Incremental migration strategy
You don't need to migrate everything at once. A common approach:
- Run both systems in parallel. Keep your existing scheduler running while you bring pipelines into Dagster one at a time. Dagster won't interfere with your existing cron jobs or Airflow instance.
- Migrate leaf pipelines first. Start with pipelines that don't depend on upstream Airflow tasks—these have the fewest cross-system dependencies to manage.
- Use sensors for cross-system handoffs. While migrating, a Dagster
@sensorcan watch for files, database rows, or other signals produced by your old system and trigger Dagster runs. This lets the two systems cooperate without tight coupling. - Cut over the schedule last.
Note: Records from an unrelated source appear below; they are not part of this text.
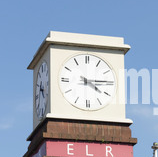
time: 4:14
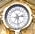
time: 2:27
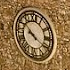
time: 10:20
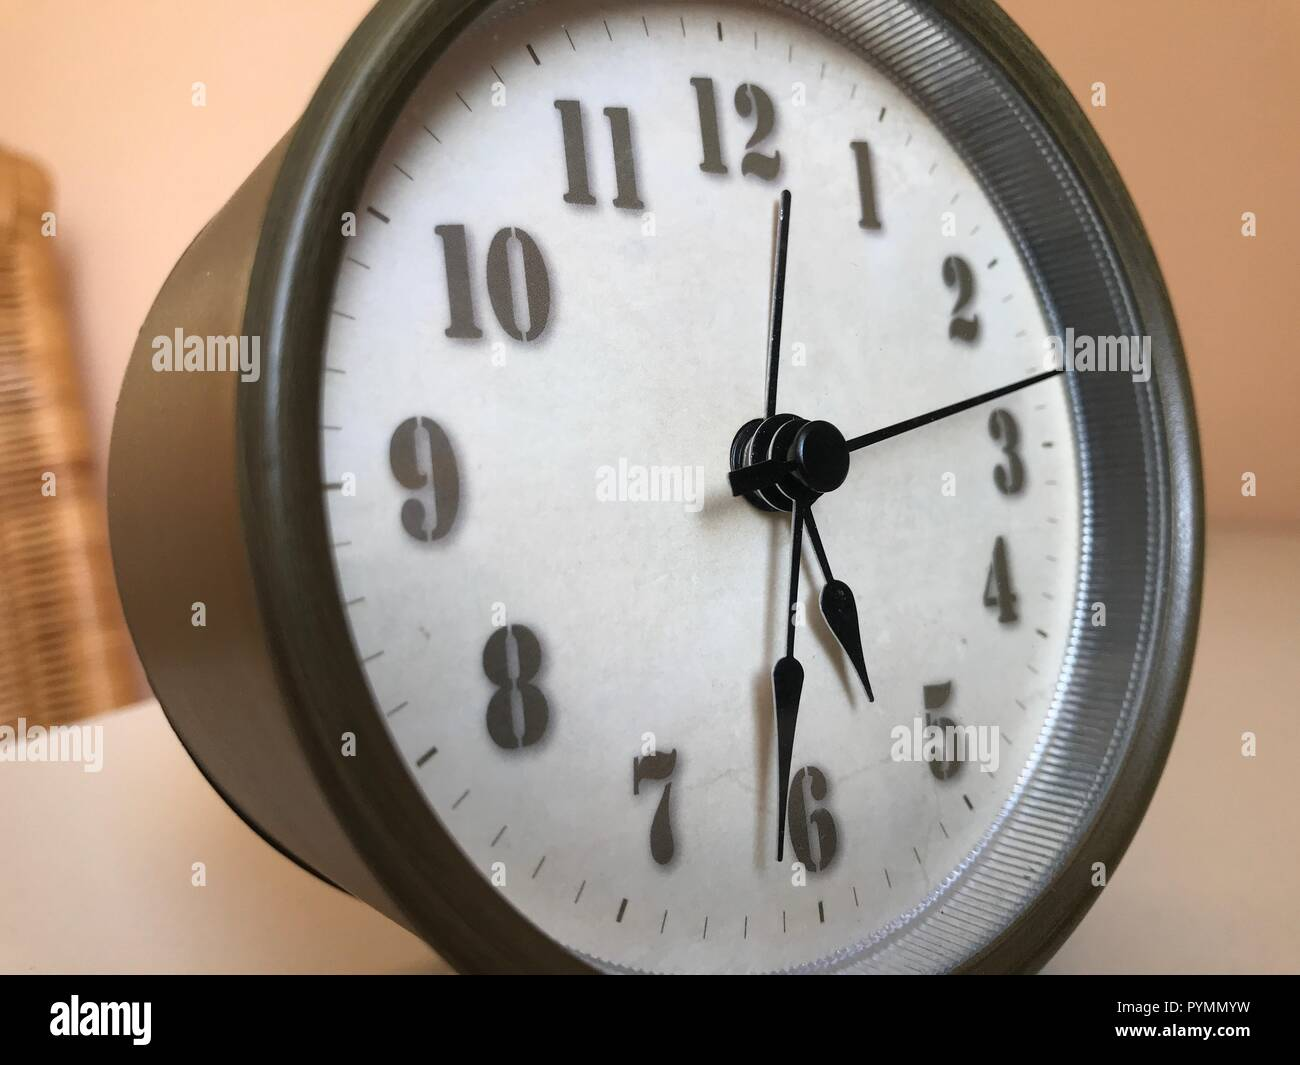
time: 5:31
Once the Dagster version is confirmed working, disable the old cron entry or Airflow DAG and activate the Dagster schedule.
Migration guides
- Airflow to Dagster — Rewrite Airflow DAGs as native Dagster assets
- Prefect to Dagster — Convert Prefect flows and tasks to Dagster assets
- Python to Dagster — Wrap cron-scheduled scripts as Dagster assets
Concept mapping reference
| Dagster | Airflow | Prefect |
|---|---|---|
| Asset graph | DAG | Flow |
@asset | @task | @task |
@schedule with define_asset_job | schedule on @dag | Deployment schedule on @flow |
deps for ordering; I/O manager for data handoff | XCom | Task return values |
retry_policy on asset | retries, retry_delay in default_args | retries on @task |
group_name, tags on asset | DAG tags | Flow tags |
| Resources | Airflow Variables / Connections | Prefect Blocks |
@sensor | ExternalTaskSensor, FileSensor | Prefect automations |
Common pitfalls
deps is ordering, not data passing. The most common mistake when migrating from Airflow or Prefect: expecting downstream assets to receive the upstream return value automatically. They don't. Either read inputs from your storage layer inside each asset, or use an I/O manager to handle the handoff.
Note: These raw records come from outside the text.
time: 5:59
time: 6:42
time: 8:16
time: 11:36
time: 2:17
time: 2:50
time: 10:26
Connections and secrets need to become resources. Airflow Connections and Prefect Blocks store credentials in their respective metadata backends. In Dagster, move these to Resources. Resources are injected at runtime via function parameters and can be configured per-environment.
Sensors replace polling operators. ExternalTaskSensor, FileSensor, HttpSensor, and similar Airflow operators don't have direct op-level equivalents. Replace them with a Dagster @sensor that polls for the condition and yields a RunRequest.
Schedules don't backfill on deploy by default. Airflow's catchup=True is the default; Dagster doesn't have a direct equivalent. If you need historical backfills, trigger them explicitly using backfill rather than relying on deployment behavior.
Scripts need explicit asset boundaries. When migrating from cron-scheduled scripts, you'll need to decide what each asset represents. A single script may produce multiple logical outputs that benefit from being modeled as separate assets with their own materialization history and lineage.